Find the line containing "Digitized H&E tissue" in the records below. Copy exactly that line and each one after it, ending at the line containing "Pathologic diagnosis: Glioblastoma.", and nothing more.

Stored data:
Content starts
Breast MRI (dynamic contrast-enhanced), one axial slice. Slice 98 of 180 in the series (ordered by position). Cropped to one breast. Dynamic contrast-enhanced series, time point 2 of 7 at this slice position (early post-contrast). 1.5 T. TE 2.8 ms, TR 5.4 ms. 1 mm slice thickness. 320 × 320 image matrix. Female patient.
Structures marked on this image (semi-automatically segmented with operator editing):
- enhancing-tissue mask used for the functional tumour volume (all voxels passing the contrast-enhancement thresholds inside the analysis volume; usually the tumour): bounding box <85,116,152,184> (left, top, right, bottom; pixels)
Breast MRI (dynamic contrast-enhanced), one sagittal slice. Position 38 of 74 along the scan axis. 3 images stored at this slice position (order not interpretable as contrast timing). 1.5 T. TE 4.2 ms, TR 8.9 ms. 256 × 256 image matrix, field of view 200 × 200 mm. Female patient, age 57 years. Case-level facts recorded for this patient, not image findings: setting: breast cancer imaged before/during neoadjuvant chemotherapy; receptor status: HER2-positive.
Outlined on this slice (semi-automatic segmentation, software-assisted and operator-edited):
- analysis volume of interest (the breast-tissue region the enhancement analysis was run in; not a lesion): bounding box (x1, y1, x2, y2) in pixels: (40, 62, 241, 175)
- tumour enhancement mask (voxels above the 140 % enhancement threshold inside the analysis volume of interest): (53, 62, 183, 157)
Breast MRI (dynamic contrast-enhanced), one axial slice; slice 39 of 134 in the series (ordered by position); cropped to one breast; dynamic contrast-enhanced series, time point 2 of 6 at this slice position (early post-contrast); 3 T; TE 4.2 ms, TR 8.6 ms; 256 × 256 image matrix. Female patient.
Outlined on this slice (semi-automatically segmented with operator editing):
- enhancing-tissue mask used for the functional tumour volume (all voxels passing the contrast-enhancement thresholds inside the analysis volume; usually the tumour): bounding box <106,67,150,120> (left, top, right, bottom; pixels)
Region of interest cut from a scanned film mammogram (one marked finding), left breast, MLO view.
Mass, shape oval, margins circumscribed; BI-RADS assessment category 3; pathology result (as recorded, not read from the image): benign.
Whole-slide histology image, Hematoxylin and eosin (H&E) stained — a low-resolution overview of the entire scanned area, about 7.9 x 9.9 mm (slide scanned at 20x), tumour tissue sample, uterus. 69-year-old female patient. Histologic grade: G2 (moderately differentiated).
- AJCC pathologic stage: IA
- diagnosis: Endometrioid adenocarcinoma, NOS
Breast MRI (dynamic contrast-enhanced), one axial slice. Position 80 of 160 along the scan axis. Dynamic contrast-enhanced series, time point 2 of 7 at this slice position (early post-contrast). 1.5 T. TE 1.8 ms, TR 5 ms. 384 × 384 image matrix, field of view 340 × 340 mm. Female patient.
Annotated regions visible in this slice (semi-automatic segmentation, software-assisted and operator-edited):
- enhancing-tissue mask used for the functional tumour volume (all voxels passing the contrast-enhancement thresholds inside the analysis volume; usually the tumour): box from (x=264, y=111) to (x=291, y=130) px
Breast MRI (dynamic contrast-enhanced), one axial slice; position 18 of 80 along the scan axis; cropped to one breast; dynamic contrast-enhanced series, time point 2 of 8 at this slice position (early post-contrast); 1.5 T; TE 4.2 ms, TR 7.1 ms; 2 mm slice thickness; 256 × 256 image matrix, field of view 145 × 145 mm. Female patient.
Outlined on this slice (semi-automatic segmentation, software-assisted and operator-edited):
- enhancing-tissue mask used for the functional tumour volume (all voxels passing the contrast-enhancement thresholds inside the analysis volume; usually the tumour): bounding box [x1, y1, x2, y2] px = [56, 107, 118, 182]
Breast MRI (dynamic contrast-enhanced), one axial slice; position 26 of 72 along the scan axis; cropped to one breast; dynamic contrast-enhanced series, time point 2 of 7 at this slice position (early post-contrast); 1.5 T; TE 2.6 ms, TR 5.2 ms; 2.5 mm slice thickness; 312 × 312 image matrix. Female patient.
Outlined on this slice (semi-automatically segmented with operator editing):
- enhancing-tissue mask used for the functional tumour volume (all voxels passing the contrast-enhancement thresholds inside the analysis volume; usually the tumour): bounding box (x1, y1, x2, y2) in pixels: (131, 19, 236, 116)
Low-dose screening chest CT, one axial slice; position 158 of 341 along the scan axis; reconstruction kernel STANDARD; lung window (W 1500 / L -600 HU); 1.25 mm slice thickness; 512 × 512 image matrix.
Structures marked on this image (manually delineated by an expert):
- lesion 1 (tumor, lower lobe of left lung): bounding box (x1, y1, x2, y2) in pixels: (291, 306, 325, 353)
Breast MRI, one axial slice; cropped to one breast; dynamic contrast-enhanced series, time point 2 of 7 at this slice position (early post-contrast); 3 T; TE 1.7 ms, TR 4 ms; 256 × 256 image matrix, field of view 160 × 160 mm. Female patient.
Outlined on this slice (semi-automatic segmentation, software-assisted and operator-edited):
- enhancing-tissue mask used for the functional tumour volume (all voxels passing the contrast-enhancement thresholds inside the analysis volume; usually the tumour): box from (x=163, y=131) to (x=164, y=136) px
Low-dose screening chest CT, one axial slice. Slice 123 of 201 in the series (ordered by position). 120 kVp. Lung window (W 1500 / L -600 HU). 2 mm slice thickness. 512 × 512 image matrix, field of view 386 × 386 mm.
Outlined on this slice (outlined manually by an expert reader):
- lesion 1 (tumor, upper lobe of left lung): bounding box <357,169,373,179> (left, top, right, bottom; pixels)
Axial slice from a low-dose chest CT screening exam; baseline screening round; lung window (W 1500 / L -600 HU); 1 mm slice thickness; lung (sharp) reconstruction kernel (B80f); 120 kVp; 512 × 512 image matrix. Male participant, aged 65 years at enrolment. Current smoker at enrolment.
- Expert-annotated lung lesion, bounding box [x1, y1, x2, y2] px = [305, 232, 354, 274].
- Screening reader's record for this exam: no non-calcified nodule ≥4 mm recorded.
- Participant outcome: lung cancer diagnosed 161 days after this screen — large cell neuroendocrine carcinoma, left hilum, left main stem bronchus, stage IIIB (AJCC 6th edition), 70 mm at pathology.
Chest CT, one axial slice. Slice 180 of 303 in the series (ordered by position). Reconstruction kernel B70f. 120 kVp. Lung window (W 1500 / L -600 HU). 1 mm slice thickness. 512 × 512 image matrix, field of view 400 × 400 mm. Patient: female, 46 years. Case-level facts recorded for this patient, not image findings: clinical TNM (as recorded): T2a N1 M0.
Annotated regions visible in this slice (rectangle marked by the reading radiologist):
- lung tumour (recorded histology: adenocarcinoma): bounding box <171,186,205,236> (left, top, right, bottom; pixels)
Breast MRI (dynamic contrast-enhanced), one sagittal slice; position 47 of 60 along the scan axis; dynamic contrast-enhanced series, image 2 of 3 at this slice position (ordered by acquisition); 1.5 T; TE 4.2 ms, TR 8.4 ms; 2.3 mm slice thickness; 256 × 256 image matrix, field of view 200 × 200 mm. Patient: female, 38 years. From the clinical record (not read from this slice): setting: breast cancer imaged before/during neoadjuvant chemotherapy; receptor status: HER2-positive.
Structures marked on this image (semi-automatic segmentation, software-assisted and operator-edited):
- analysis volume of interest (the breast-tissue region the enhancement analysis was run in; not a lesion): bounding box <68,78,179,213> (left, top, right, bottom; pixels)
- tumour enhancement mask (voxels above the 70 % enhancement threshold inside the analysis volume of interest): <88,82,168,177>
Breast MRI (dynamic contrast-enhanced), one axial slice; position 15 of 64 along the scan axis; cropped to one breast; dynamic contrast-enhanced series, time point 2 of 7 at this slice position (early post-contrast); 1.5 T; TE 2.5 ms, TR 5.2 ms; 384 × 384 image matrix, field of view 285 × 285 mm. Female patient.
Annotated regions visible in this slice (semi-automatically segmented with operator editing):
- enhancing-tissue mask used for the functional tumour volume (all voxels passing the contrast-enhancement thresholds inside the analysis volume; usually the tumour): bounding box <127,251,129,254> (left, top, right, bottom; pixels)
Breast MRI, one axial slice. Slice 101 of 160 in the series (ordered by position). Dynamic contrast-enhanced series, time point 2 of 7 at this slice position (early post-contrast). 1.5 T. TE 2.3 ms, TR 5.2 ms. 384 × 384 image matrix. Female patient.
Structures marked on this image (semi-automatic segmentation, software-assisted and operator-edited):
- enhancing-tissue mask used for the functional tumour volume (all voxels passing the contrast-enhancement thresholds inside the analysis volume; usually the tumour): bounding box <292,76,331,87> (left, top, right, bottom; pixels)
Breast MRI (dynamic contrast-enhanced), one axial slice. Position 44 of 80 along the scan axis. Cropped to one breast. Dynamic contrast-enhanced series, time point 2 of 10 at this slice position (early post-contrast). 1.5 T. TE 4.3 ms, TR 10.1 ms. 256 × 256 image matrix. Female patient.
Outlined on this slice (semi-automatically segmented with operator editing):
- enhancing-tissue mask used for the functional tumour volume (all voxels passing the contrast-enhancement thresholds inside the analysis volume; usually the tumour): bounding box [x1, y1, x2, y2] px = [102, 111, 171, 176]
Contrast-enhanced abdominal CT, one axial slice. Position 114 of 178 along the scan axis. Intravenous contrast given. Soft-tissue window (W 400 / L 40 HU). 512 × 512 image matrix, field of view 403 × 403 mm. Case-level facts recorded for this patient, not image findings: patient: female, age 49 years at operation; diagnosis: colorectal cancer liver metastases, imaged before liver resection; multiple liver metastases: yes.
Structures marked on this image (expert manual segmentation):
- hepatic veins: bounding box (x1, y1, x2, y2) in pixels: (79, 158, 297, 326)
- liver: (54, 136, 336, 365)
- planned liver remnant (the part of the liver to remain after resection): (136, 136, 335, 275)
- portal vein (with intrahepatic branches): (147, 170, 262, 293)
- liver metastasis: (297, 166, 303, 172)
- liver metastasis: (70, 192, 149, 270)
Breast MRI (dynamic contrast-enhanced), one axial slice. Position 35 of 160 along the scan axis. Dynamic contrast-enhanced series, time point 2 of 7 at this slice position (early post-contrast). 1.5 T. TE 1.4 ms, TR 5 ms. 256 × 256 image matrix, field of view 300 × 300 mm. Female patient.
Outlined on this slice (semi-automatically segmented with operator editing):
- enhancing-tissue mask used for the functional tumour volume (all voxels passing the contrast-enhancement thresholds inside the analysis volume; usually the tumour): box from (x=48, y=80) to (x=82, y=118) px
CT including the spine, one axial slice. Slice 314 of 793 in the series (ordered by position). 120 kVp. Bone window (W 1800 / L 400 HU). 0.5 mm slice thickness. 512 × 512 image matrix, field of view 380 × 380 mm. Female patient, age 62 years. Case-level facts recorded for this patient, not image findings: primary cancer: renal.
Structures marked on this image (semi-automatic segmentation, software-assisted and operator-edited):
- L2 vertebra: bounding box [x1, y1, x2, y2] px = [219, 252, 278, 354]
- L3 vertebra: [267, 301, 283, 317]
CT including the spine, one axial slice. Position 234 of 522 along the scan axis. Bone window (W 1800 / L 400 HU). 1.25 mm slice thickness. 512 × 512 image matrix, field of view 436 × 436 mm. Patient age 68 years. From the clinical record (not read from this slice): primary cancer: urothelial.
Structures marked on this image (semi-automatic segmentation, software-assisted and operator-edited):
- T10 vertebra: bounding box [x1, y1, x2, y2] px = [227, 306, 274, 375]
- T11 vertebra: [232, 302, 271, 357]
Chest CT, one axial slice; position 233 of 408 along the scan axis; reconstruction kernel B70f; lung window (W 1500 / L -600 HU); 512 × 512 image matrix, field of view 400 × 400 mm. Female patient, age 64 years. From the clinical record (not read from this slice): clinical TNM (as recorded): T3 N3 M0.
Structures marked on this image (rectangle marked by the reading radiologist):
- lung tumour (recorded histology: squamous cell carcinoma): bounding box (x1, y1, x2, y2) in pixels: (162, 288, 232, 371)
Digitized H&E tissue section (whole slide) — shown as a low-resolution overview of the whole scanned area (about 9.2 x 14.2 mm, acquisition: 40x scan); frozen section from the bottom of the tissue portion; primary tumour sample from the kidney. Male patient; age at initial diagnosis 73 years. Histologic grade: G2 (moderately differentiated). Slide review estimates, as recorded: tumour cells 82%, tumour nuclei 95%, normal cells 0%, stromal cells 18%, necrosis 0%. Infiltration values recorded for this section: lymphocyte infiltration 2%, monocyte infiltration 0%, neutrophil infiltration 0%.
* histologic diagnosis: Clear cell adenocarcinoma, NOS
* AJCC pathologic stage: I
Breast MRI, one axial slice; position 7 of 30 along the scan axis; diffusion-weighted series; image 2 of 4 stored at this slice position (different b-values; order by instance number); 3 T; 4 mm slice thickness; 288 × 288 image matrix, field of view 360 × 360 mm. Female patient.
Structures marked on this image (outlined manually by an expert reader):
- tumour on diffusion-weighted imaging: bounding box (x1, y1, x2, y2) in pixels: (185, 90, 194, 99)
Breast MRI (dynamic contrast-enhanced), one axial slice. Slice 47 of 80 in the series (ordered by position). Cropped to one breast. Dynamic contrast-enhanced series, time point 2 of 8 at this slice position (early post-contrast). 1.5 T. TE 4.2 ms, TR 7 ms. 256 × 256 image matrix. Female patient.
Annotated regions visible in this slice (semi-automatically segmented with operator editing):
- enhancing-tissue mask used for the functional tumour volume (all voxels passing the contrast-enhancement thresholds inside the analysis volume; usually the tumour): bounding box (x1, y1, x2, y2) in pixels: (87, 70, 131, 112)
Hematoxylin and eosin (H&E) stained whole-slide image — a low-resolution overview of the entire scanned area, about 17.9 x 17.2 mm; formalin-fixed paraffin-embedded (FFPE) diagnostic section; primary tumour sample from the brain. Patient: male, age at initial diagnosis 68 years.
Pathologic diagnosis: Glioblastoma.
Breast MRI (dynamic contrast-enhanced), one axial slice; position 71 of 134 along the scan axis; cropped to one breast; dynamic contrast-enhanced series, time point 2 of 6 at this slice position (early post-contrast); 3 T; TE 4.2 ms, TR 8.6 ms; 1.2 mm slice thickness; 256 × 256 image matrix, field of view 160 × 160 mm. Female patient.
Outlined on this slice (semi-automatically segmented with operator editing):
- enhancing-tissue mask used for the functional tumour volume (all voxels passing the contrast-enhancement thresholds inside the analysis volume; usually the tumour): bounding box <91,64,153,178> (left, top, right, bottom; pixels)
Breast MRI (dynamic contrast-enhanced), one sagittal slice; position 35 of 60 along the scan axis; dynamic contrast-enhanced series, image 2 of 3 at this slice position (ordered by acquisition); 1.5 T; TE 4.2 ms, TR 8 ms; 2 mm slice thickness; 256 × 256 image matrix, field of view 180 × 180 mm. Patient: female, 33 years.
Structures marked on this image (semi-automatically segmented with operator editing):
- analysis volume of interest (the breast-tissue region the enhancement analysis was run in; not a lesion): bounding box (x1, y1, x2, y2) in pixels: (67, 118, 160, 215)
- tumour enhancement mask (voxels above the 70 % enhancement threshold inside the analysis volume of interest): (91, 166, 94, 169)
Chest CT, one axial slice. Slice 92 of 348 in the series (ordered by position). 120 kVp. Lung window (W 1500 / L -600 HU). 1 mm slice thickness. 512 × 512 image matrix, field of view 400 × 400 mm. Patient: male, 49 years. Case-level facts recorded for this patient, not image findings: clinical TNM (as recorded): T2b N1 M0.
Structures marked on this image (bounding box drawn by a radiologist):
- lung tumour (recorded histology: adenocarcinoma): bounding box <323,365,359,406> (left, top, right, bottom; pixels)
Content ends
» **Output for this task**:
Digitized H&E tissue section (whole slide) — shown as a low-resolution overview of the whole scanned area (about 9.2 x 14.2 mm, acquisition: 40x scan); frozen section from the bottom of the tissue portion; primary tumour sample from the kidney. Male patient; age at initial diagnosis 73 years. Histologic grade: G2 (moderately differentiated). Slide review estimates, as recorded: tumour cells 82%, tumour nuclei 95%, normal cells 0%, stromal cells 18%, necrosis 0%. Infiltration values recorded for this section: lymphocyte infiltration 2%, monocyte infiltration 0%, neutrophil infiltration 0%.
* histologic diagnosis: Clear cell adenocarcinoma, NOS
* AJCC pathologic stage: I
Breast MRI, one axial slice; position 7 of 30 along the scan axis; diffusion-weighted series; image 2 of 4 stored at this slice position (different b-values; order by instance number); 3 T; 4 mm slice thickness; 288 × 288 image matrix, field of view 360 × 360 mm. Female patient.
Structures marked on this image (outlined manually by an expert reader):
- tumour on diffusion-weighted imaging: bounding box (x1, y1, x2, y2) in pixels: (185, 90, 194, 99)
Breast MRI (dynamic contrast-enhanced), one axial slice. Slice 47 of 80 in the series (ordered by position). Cropped to one breast. Dynamic contrast-enhanced series, time point 2 of 8 at this slice position (early post-contrast). 1.5 T. TE 4.2 ms, TR 7 ms. 256 × 256 image matrix. Female patient.
Annotated regions visible in this slice (semi-automatically segmented with operator editing):
- enhancing-tissue mask used for the functional tumour volume (all voxels passing the contrast-enhancement thresholds inside the analysis volume; usually the tumour): bounding box (x1, y1, x2, y2) in pixels: (87, 70, 131, 112)
Hematoxylin and eosin (H&E) stained whole-slide image — a low-resolution overview of the entire scanned area, about 17.9 x 17.2 mm; formalin-fixed paraffin-embedded (FFPE) diagnostic section; primary tumour sample from the brain. Patient: male, age at initial diagnosis 68 years.
Pathologic diagnosis: Glioblastoma.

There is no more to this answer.